> Problem to work on
Work out how many lines in the records below include the string "dedicado", and reply with that number alone.

*** Opening Recorded information ***

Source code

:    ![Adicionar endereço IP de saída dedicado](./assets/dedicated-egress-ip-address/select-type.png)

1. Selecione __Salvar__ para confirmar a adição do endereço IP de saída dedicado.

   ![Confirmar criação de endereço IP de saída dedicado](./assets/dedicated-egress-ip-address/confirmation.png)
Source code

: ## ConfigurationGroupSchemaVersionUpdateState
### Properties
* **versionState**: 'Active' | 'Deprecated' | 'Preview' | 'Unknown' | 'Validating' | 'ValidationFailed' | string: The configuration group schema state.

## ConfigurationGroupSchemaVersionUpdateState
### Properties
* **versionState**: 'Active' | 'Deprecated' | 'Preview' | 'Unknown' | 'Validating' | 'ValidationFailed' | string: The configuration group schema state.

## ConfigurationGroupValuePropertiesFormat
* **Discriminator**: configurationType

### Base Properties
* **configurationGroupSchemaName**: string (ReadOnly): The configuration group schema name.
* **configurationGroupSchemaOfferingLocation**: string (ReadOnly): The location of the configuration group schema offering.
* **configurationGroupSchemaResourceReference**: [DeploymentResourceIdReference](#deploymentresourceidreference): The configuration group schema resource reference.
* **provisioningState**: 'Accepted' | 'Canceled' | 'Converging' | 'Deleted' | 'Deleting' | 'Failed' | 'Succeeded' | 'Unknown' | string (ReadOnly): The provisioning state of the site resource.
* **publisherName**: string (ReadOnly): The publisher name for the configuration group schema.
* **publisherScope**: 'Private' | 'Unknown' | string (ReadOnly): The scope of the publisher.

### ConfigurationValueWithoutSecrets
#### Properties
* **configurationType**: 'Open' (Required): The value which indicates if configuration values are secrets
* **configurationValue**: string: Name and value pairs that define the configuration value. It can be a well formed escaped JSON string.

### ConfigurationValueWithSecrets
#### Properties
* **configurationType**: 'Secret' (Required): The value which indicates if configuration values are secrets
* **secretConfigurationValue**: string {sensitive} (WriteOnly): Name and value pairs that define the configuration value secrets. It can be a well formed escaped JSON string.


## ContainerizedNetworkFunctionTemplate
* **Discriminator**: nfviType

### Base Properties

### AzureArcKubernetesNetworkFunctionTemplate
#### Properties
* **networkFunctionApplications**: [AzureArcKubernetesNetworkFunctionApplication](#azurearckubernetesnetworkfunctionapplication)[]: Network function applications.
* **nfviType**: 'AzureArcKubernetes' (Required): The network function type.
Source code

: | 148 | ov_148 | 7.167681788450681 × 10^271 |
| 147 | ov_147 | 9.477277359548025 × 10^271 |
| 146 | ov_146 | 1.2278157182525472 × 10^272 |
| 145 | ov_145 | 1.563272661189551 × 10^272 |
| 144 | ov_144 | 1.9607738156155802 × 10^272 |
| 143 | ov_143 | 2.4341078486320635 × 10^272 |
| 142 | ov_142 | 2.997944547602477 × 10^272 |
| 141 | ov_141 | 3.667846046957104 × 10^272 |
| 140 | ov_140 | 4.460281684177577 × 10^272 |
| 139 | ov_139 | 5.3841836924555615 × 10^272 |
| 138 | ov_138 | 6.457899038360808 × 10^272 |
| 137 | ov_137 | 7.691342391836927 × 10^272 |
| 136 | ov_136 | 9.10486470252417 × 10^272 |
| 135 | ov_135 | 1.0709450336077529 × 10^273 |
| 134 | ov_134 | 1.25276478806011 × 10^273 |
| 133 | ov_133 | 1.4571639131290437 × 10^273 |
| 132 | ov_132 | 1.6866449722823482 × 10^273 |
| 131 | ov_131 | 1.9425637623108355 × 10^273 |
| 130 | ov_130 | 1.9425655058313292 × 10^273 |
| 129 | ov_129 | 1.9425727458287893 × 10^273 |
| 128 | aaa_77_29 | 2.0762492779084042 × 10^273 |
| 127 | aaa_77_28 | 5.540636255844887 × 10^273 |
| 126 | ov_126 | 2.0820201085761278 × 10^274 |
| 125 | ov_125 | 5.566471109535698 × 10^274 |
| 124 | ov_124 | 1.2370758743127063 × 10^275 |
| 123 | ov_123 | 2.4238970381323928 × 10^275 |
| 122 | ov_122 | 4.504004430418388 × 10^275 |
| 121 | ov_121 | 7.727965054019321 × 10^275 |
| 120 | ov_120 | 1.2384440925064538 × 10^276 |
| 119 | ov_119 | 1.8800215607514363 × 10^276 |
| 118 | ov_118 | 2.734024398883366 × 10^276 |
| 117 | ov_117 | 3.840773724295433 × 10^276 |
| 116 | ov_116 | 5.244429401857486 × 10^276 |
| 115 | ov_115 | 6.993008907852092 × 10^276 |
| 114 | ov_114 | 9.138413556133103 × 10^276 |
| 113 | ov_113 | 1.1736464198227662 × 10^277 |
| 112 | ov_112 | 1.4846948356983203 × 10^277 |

*** Closing Recorded information ***

> Answer for the task
3